Boosting Photodetection via Plasmonic Coupling in Quasi-2D Mixed-n Ruddlesden-Popper Perovskite Nanostripes

Quasi-2D metal halide perovskites have emerged as a promising material for photodetection due to excellent optoelectronic properties, simple synthesis, and robust stability. Albeit, developing high-performance photodetectors based on low-dimensional quasi-2D metal halide perovskite nanoparticles remains challenging due to quantum and dielectric confinement effects. Several approaches have been employed to improve efficiency, with plasmonic nanostructures being among the most effective ones. The resonant energy transfer and coupling between plasmons and excitons play a vital role in enhancing device performance. Here, we demonstrate enhanced photodetection of quasi-2D perovskite nanostripes resulting from the incorporation of octadecanethiol (ODT) functionalized Ag nanostructure arrays (ANA). Using colloidal lithography, ANA were fabricated. Reflectance spectroscopy and finite element method (FEM) simulations show that ANA supports localised surface plasmon resonance (LSPR) modes that spectrally coincide with the absorption and emission band of the perovskite.

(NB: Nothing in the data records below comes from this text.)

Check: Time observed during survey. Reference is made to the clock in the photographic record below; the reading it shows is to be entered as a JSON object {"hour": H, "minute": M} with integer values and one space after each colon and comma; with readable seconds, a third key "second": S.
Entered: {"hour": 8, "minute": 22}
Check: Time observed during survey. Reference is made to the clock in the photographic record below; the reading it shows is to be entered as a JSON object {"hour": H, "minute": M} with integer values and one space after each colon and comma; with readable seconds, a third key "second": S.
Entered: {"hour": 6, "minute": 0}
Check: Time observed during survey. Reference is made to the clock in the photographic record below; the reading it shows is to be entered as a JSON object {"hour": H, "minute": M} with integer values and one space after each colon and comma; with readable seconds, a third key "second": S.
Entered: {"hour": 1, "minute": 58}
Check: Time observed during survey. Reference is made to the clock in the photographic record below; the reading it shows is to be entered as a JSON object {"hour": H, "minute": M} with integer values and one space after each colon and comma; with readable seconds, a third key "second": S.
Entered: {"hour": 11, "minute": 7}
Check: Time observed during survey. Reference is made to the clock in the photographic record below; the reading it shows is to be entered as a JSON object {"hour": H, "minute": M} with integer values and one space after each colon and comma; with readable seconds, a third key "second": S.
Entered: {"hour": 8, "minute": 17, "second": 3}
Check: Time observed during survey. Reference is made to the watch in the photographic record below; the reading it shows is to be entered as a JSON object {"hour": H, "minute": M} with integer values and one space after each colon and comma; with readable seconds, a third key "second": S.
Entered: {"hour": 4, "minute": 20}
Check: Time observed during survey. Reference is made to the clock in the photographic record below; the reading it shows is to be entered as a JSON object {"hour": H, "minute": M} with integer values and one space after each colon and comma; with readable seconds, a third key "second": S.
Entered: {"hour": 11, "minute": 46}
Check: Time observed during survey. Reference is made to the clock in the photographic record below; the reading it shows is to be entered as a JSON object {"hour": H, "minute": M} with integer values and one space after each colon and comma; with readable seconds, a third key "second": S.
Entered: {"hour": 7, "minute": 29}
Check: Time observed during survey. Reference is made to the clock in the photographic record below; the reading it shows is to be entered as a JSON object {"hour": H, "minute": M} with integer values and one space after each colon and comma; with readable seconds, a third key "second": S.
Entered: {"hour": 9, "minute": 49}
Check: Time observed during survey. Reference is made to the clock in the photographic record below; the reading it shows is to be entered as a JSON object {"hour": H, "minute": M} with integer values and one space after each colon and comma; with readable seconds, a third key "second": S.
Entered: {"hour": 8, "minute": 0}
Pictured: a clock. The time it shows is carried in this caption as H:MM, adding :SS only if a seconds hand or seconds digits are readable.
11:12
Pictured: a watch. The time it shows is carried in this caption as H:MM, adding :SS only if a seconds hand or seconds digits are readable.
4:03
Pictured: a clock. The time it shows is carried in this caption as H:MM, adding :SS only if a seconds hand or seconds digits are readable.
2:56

This spectral overlap enables interesting coupling interactions between the excitons and plasmons. The ODT-functionalized ANA photodetectors exhibit weak to intermediate coupling, resulting in a photocurrent enhancement factor of 838 %. They achieve photoresponsivities of up to 70.41 mA W^-1, detectivities of 1.48*10^11 Jones and external quantum efficiencies of 21.55 %, which are approximately 10 times higher than those of the reference photodetector. We present an approach to optimize the plasmon-exciton coupling and non-radiative energy transfer for developing high-performance plasmonic-perovskite hybrid photodetectors.